Upon a closer reading of the OP, I see that the question specifically referred to home machines.
Something tangentially related - even [http://news.com.com/2100-1006_3-5172938.html](Intel is no longer pushing the processor speed) as the best measure of performance, partly because their current lineup (especially the mobile processors) is rather confusing, and partly because they aren’t likely to ramp up as quickly in the past, for some of the reasons Sofa King mentioned.

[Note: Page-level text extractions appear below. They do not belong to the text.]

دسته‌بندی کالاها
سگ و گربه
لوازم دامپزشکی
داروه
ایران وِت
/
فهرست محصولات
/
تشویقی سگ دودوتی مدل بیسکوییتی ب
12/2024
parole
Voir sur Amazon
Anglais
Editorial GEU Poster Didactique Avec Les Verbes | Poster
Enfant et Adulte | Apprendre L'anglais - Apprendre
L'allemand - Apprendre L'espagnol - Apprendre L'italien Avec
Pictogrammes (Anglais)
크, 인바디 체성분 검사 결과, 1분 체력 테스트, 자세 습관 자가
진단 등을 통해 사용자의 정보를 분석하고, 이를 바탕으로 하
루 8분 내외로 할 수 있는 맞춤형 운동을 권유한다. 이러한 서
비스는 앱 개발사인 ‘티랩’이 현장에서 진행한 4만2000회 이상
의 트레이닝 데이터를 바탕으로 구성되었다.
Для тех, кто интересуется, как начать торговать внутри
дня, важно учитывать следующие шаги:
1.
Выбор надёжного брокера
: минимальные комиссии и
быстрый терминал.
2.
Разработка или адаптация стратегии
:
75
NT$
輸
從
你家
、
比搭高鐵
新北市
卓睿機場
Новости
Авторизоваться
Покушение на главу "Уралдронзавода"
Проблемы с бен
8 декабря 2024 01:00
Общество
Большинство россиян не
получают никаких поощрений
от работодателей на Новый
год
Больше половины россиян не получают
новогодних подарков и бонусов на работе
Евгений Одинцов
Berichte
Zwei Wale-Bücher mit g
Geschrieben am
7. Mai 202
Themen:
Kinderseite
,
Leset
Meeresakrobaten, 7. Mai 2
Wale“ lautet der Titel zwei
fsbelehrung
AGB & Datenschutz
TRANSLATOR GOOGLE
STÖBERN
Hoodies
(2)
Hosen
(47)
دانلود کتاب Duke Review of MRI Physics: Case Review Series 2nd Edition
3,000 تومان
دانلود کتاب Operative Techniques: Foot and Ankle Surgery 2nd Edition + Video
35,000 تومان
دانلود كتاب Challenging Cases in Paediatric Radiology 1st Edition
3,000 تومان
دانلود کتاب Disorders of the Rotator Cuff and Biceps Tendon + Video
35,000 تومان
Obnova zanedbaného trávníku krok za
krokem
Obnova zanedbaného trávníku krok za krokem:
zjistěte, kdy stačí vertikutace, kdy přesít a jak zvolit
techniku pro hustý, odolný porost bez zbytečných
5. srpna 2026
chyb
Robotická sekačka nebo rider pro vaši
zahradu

In the last 20 years we’ve gone from ~1 MHz in home computers to ~1GHz. We’re not quite as likely to go to 1 THz (another 1000-fold increase) in the next 20, since at that speed even light only travels 0.3 mm in a clock period. You’ll start having problems running the whole chip at that speed (though chips will get somewhat smaller). You can run portions of the chip at different speeds - see Sofa King’s last link for more on that – but then the term ‘processor speed’ loses meaning.
This doesn’t mean that we won’t see something like a 1000-fold increase in performance[sup]**[/sup] over the next 20 years; we just probably won’t be talking about clock speed to gauge it.
[sup]**[/sup]The perception of performance is of course more complicated than this – the use of a GUI in home operating systems likely made a more marked improvement in performance than many processor speed upgrades.
Sorry, put the wrong part in quotes, that should be -
Probably, but we don’t know what it is. If you try to do a back-of-the-envelope estimation of the limit, you’ll find that we passed it a couple of years ago. Which probably means that the assumptions going into that estimate are incorrect.
As for scientific usage, this past Christmas, I had my computer running continuously for nearly three weeks for a research project I’m working on. I’d certainly welcome advances that would let me run that in three days or hours, and I’m glad that I didn’t need years for it. And this was on a computer marketed for private individuals (a dual 866 MHz Mac, if you’re curious). A few years ago, I would have either avoided running this job, or I would have had to wheel and deal for high-end computer resources to run it on.
Regarding a physical limit to processing speeds, the current semiconductor technology is based on silicon or gallium arsenide, or germanium, or indium phosphide.
There is a newly patented process to create perfectly clear diamonds (Apollo Diamond.com) that can be used as a basis for new processing chips. Theoretically, Diamond based chips would significantly outperform existing chips.